Он пожалел, что сам не видит снов, и с этой мыслью вновь впал в дрёму и проспал аж до обеда.
 Прежде пробуждения случилось чудо. Горобцу был явлен сон:  он, то ли умирает, то ли умер (вероятнее всего, убит); к нему подходит ангел смерти, чтобы увести его в свой мир. Склоняется над ним; вот-вот сомкнёт его глаза навечно. Но Платон, хотя и знает, что не должен видеть ничего, глазницы разверзает – Боже! – перед ним закутанная в саван Клара… Даже не бледна – полупрозрачна;  только взгляд её, как тлеющие угли: жуть!
 Ужас заставляет Горобца подняться. Клара отступает; и ему понятно, что она над ним не властна; сам пытается ей овладеть. 
Она, заигрывая, манит за собой. Влечёт прочь за окно – во тьму, хотя по времени, казалось бы, давно уж день. Платон не понимает, жив он или мёртв  – как и мертва, наверное, она, и они оба – привидения; скорее даже, тени. Если так – им всё позволено.
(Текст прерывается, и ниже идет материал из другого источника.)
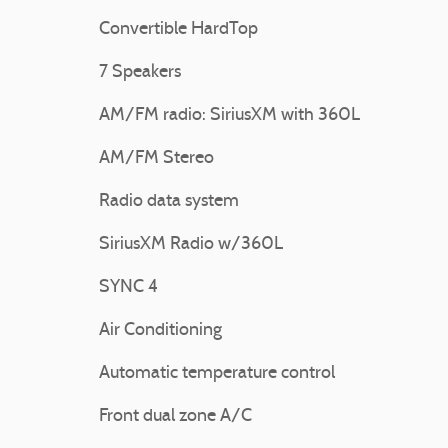
Convertible HardTop
7 Speakers
AM/FM radio: SiriusXM with 360L
AM/FM Stereo
Radio data system
SiriusXM Radio w/360L
SYNC 4
Air Conditioning
Automatic temperature control
Front dual zone A/C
Платон шагнул во тьму, зияющую за окном, но не упал. Напротив – воспарил, взмыл в небо, где среди напитанных обильной влагой облаков увидел Клару. Кто она на самом деле, он теперь догадывался.
 Обратился к ней: «Вальпургия!» – «Я!» – женщина приблизилась; Платон прижал её к себе с такою силой, что с ней слился в ком энергии, взорвавшей небо всполохом гигантской молнии.
Разрядом так ударило, что он лишился чувств. А может, просто сон прервался или перешёл в другую фазу. Память ничего не удержала: ни того, как молнией их вынесло за облака – туда, где космос, ни того, что же у них с Вальпургией случилось: случка, то есть секс, или невинная прогулка. Заключив, что первое – иначе говоря, что Клара познана им, а Адольф рогат и посрамлён, Платон утратил интерес к дальнейшему, заметив, что и Клара тоже охладела, обратившись в космосе в сонм крохотных кристаллов льда. Их грани отражали блеск Платона, но недолго.  Все они рассыпались в космическую пыль, составившую нечто вроде галактической туманности. 
Вальпургия, она же Клара, Горобца ни в виде инея, ни галактической туманности,  ни вообще в каком ином, теперь не интересовала; и Платон готовился покинуть космос. Осмотрелся: звёзд полным-полно, но той, чтобы светила именно ему, нет ни одной. Все безразличны и мерцают как кладбищенские светлячки, холодные, чужие. Наконец, когда, растаяв, улетучилась туманность Клары Це, забрезжила далёкая и неприметная звезда, несущая свои лучи навстречу Горобцу. Он устремился к дружелюбному светилу и был удивлён: оно имело на челе как будто очертания лица; Платон узнал его: Чупрасов! Что он тут забыл?
 Смотрел Чупрасов на Платона, как всегда, бессмысленно и глупо, и молчал. Слов не нашлось и у Платона.
«А не рассказать ли мне Чупрасову, как только что я в облаках познал  Вальпургию – не объясняя, кто это такая. Пусть терзается и думает. А догадается, что Клара – хрен с ним, извинюсь. К тому же инициатива не моя была – её.  И Клары больше нет: рассеялась». 
Но плавящийся медленным огнём сосед смотрел так, будто  понимает всё без слов, поэтому Платон сдержался и решил не обижать его до времени.
Они, глаза в глаза, смотрели долго, молча – так, как старые друзья, давно не видевшиеся, но друг другу всё уже сказавшие.